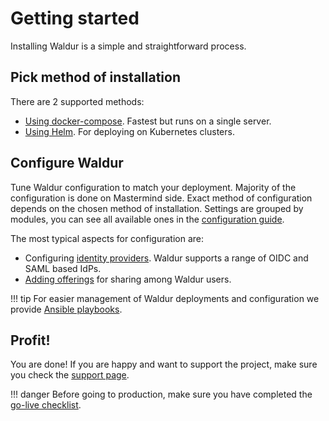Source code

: # Getting started

Installing Waldur is a simple and straightforward process.

## Pick method of installation

There are 2 supported methods:

- [Using docker-compose](admin-guide/deployment/docker-compose.md). Fastest but runs on a single server.
- [Using Helm](admin-guide/deployment/helm.md). For deploying on Kubernetes clusters.

## Configure Waldur

Tune Waldur configuration to match your deployment. Majority of the configuration is done on Mastermind side.
Exact method of configuration depends on the chosen method of installation.
Settings are grouped by modules, you can see all available ones in
the [configuration guide](admin-guide/mastermind-configuration/configuration-guide.md).

The most typical aspects for configuration are:

- Configuring [identity providers](admin-guide/identities/summary.md). Waldur supports a range of OIDC and SAML based IdPs.
- [Adding offerings](admin-guide/providers/adding-an-offering.md) for sharing among Waldur users.

!!! tip
    For easier management of Waldur deployments and configuration we 
    provide [Ansible playbooks](admin-guide/managing-with-ansible.md). 

## Profit!

You are done! If you are happy and want to support the project, make sure you check the [support page](about/support.md).

!!! danger
    Before going to production, make sure you have completed 
    the [go-live checklist](admin-guide/checklist-for-production.md).

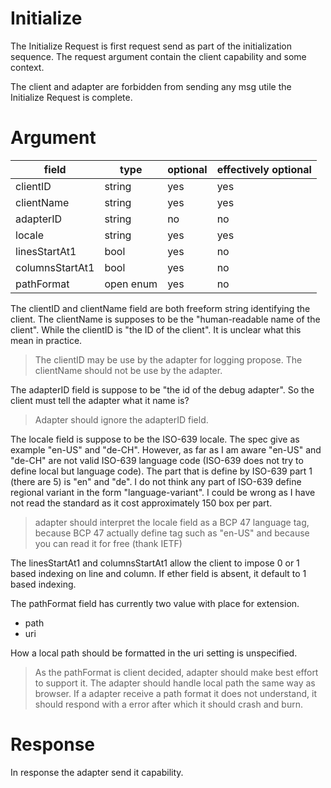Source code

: # Initialize

The Initialize Request is first request send as part of the initialization sequence.
The request argument contain the client capability and some context.

The client and adapter are forbidden from sending any msg utile the Initialize Request is complete.

# Argument

| field           | type      | optional | effectively optional |
| --------------- | --------- | -------- | -------------------- |
| clientID        | string    | yes      | yes                  |
| clientName      | string    | yes      | yes                  |
| adapterID       | string    | no       | no                   |
| locale          | string    | yes      | yes                  |
| linesStartAt1   | bool      | yes      | no                   |
| columnsStartAt1 | bool      | yes      | no                   |
| pathFormat      | open enum | yes      | no                   |

The clientID and clientName field are both freeform string identifying the client.
The clientName is supposes to be the "human-readable name of the client".
While the clientID is "the ID of the client". It is unclear what this mean in practice.

> The clientID may be use by the adapter for logging propose. The clientName should not be use by the adapter.

The adapterID field is suppose to be "the id of the debug adapter". So the client must tell the adapter what it name is?

> Adapter should ignore the adapterID field.

The locale field is suppose to be the ISO-639 locale. The spec give as example "en-US" and "de-CH".
However, as far as I am aware "en-US" and "de-CH" are not valid ISO-639 language code (ISO-639 does not try to define local but language code).
The part that is define by ISO-639 part 1 (there are 5) is "en" and "de". I do not think any part of ISO-639 define regional variant in the form "language-variant".
I could be wrong as I have not read the standard as it cost approximately 150 box per part.

> adapter should interpret the locale field as a BCP 47 language tag, because BCP 47 actually define tag such as "en-US" and because you can read it for free (thank IETF)

The linesStartAt1 and columnsStartAt1 allow the client to impose 0 or 1 based indexing on line and column.
If ether field is absent, it default to 1 based indexing.

The pathFormat field has currently two value with place for extension.

- path
- uri

How a local path should be formatted in the uri setting is unspecified.

> As the pathFormat is client decided, adapter should make best effort to support it. The adapter should handle local path the same way as browser.
> If a adapter receive a path format it does not understand, it should respond with a error after which it should crash and burn.

# Response

In response the adapter send it capability.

+++++

== Task prompt ==
Among the records above, determine how many lines contain "clientName", then report the number only.

== Solution ==
4